Julius’ heart began to beat rapidly as he held his breath. He knew what was coming and he would give anything not to have to listen to the words.

“Within weeks Tatiana had been repeatedly raped, beaten and made to sleep with at least twenty different men. She said she lost count at twenty and thinks that it could have been more. Two of the girls she came with disappeared one night, she has not seen them again and thinks they may be dead. One day she saw a uniformed police officer in a squad car outside the house she was held in and ran to him for help. She didn’t realize that he was a customer. The police officer took her back inside and told the man in charge of the house to control his whores. She was beaten so badly that night with a baseball bat that she thought she was going to die. Now she does as she is told and trusts no one, especially the police. With everything that has happened to her at fifteen she still had the courage to phone me and warn me about my husband. She had one phone call which she could have used to save her life and she chose to use it to save my life! If that’s not Divine intervention I don’t know what is. So now I have a new purpose and I’m going on a mission.”

“What is your purpose and where are you going?”

“My purpose is to stop the exploitation of children. I’m going to Europe. I’m going to make sure Tatiana’s sister Tereza and Tatiana’s best friend Leona are safe and I’m going to help the orphanage in any way I can. And I’m going to stop this happening. I don’t care if I can only help one girl at a time. I’m going to help as many as I can. I can’t do anything for Tatiana. I tried to find her. I thought about calling all the ‘Singles’ bars and clubs that Nigel goes to but if I do that and the men watching her get spooked they could really harm her. I can’t go to the police, especially if some of them patronize brothels – they won’t help me find her.”

***

Inside the police station Detective Kowalski pretended to study the arrest sheet in front of him for a few moments then looked up, “Mr. McKenna, you have been arrested for the possible murder of your wife as well as assaulting two police officers. My men have found papers in your house which indicate that you took out a life insurance policy on your wife. You added a clause to include ‘missing’. How do you explain that? How do you explain that your wife is missing and you added a last minute clause to include payment if she is missing or if her body is never found?”

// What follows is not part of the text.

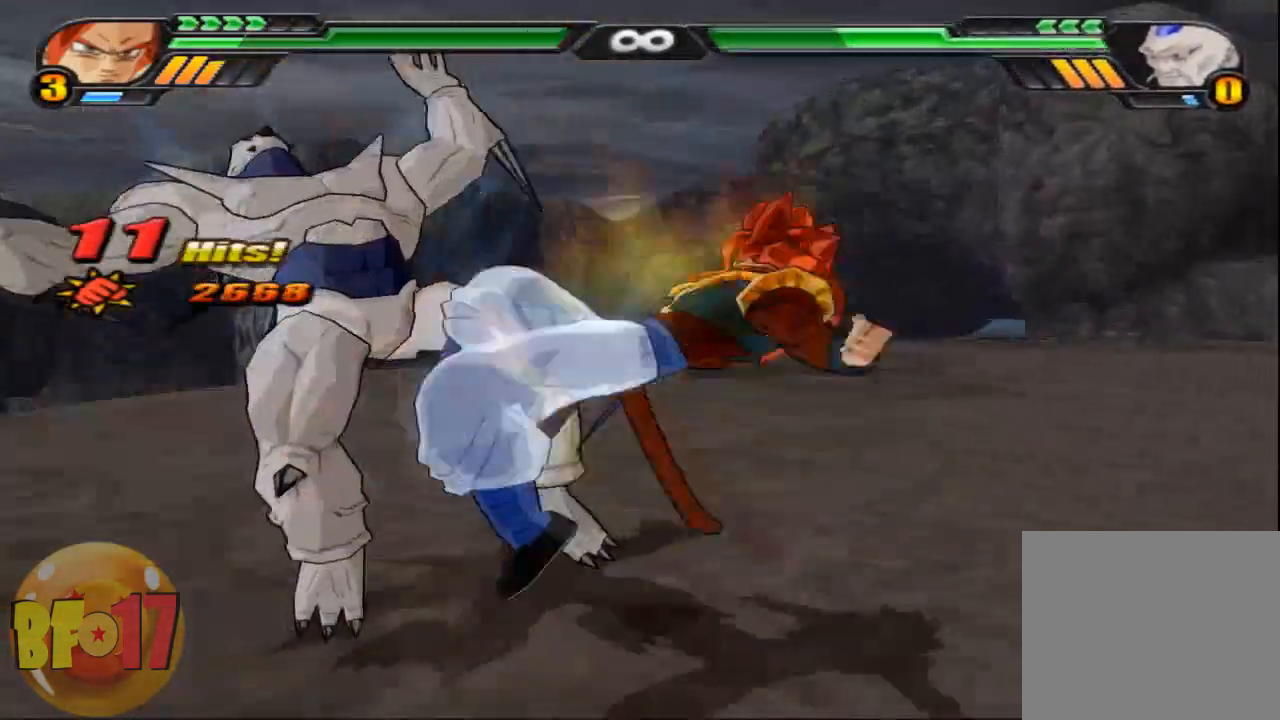
{"buttons": [], "left_stick": "up", "right_stick": "center", "events": [[134, "SQUARE", "up"], [200, "SQUARE", "down"], [300, "SQUARE", "up"], [367, "SQUARE", "down"], [434, "SQUARE", "up"]]}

“I didn’t do that. I took the policy out, sure, but I didn’t add a clause. Someone else must have done that! It wasn’t me!”

“So who did it?” Kowalski asked. “The aliens?”

***

 

“I sold the house two days ago. The buyer has been after it for years and offered to pay within twenty-four hours. I stopped payment on his car and told the car people to take it back. Now I have about fifty thousand dollars in a private account and I’m going to disappear.”

“What if I can make that happen, Dorothy?”

“How?”

“I know an Agency that could use people like you in Europe to help stop human trafficking. I’ll help you get a new identification and disappear.” He thought of Elaina and he felt a surge of anger followed by . . . hope.

Dorothy stared at him, “You’re serious aren’t you?”

“When it comes to helping to save innocent children, I’m very serious. The question is Dorothy, are you?”

“Yes.”

“That’s all I need to know. First, let’s get my wife and son out of here. Cara’s brother is in London. He has a house in Oakland that we can stay in for a few months. You need to get a new perspective, I need to get some rest and then we need to get you to Europe.”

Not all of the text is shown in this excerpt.